Samsun’un Çarşamba ilçesinde doğan Başgil, ilkokul tahsilini Çarşamba’da tamamladıktan sonra ortaokulu okumak için İstanbul’a gelmiş ve burada da ortaokul öğrenimini tamamlamıştır. O zamanlar I. Dünya Savaşı’nın başlamasından itibaren eğitimini yarıda bırakıp yedek subay olarak askere gitmek zorunda kalmıştır. Kafkas cephesinde 4 yıl boyunca görev almıştır. Yarıda kalan okulunu tamamlamak için Fransa’ya gitmiş ve burada liseyi bitirdikten sonra Paris Üniversitesi Hukuk Fakültesi’nde öğrenimini tamamlamıştır. Ayrıca Paris Edebiyat Fakültesi’nde Felsefe Bölümü ve de Bari Siyasi İlimler Merkezi’ni de bitirmeyi başarmıştır. Daha sonra ise Türkiye’ye dönmüş ve İstanbul Üniversitesi’nde öğrencilerine anayasa hukuku derslerini vermiştir. Ord.Prof.Dr. Başgil siyaset ile yakından ilgili birisiydi. Adalet Partisi hareketi içerisinde siyaset hayatına atılmış ve 1961 yılı seçimlerinde Adalet Partisi listesinden bağımsız Samsun milletvekili olarak seçilmiştir. Ali Fuat Başgil 1967 yılında da İstanbul’da vefat etmiştir. Gençlerle Başbaşa isimli kitabının özellikle okunması tavsiye edilmektedir. Ali Fuat Başgil büyüğümüzün bizler için işaret ettiği gençlerle alakalı cümlelere kısaca yer vermek istiyoruz.

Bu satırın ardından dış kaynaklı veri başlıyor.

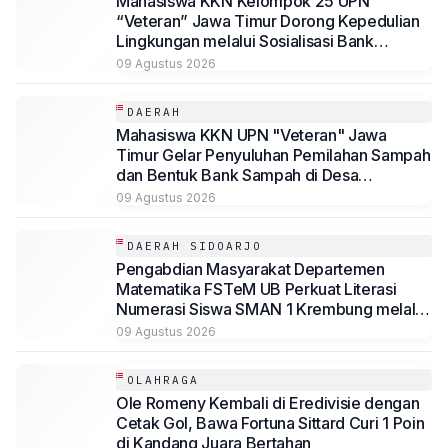
Mahasiswa KKN Kelompok 25 UPN
“Veteran” Jawa Timur Dorong Kepedulian
Lingkungan melalui Sosialisasi Bank
Sampah dan Pengadaan Tempat Sampah
09 Agustus 2026
Terpilah di Desa Mundusewu
DAERAH
Mahasiswa KKN UPN "Veteran" Jawa
Timur Gelar Penyuluhan Pemilahan Sampah
dan Bentuk Bank Sampah di Desa
Penggaron
09 Agustus 2026
DAERAH SIDOARJO
Pengabdian Masyarakat Departemen
Matematika FSTeM UB Perkuat Literasi
Numerasi Siswa SMAN 1 Krembung melalui
Integrasi Aljabar Berbasis Teknologi
09 Agustus 2026
OLAHRAGA
Ole Romeny Kembali di Eredivisie dengan
Cetak Gol, Bawa Fortuna Sittard Curi 1 Poin
di Kandang Juara Bertahan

•    Çalışmak için uygun gün ve saat bekleme. Bil ki, her gün ve her saat çalışmanın en uygun zamanıdır.
•    Çalışmak için uygun yer ve köşe arama. Bil ki, her yer ve her köşe çalışmanın en uygun yeridir.

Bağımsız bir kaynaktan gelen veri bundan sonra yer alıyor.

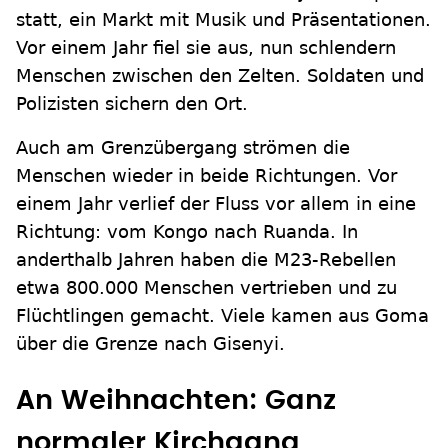
statt, ein Markt mit Musik und Präsentationen.
Vor einem Jahr fiel sie aus, nun schlendern
Menschen zwischen den Zelten. Soldaten und
Polizisten sichern den Ort.
Auch am Grenzübergang strömen die
Menschen wieder in beide Richtungen. Vor
einem Jahr verlief der Fluss vor allem in eine
Richtung: vom Kongo nach Ruanda. In
anderthalb Jahren haben die M23-Rebellen
etwa 800.000 Menschen vertrieben und zu
Flüchtlingen gemacht. Viele kamen aus Goma
über die Grenze nach Gisenyi.
An Weihnachten: Ganz
normaler Kirchgang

•    Bir günde ve bir zamanda yapman gereken bir işi (bir dersi, bir görevi) ertesi güne bırakma. Çünkü her günün derdi gibi işi de kendine yeter.
•    Bir zamanda yalnız tek bir iş yap, yalnız bir ders, bir kitap, hatta bir bölüm üzerinde çalış. Ta ki, dikkatin ve kuvvetin yayılıp zayıflamasın. Bir zamanda birden fazla iş yapayım diyen, hiçbirini tam ve temiz yapamaz. Dünyaca tanınmış olan büyük İslam düşünürü “İmam-ı Gazali”ye “İhya-i Ulum” adlı büyük eserini nasıl bir çalışma ile meydana getirdiğini sormuşlar. Bir zamanda yalnız bir bölüm, bir konu, bir mesele üzerinde çalıştım demiş.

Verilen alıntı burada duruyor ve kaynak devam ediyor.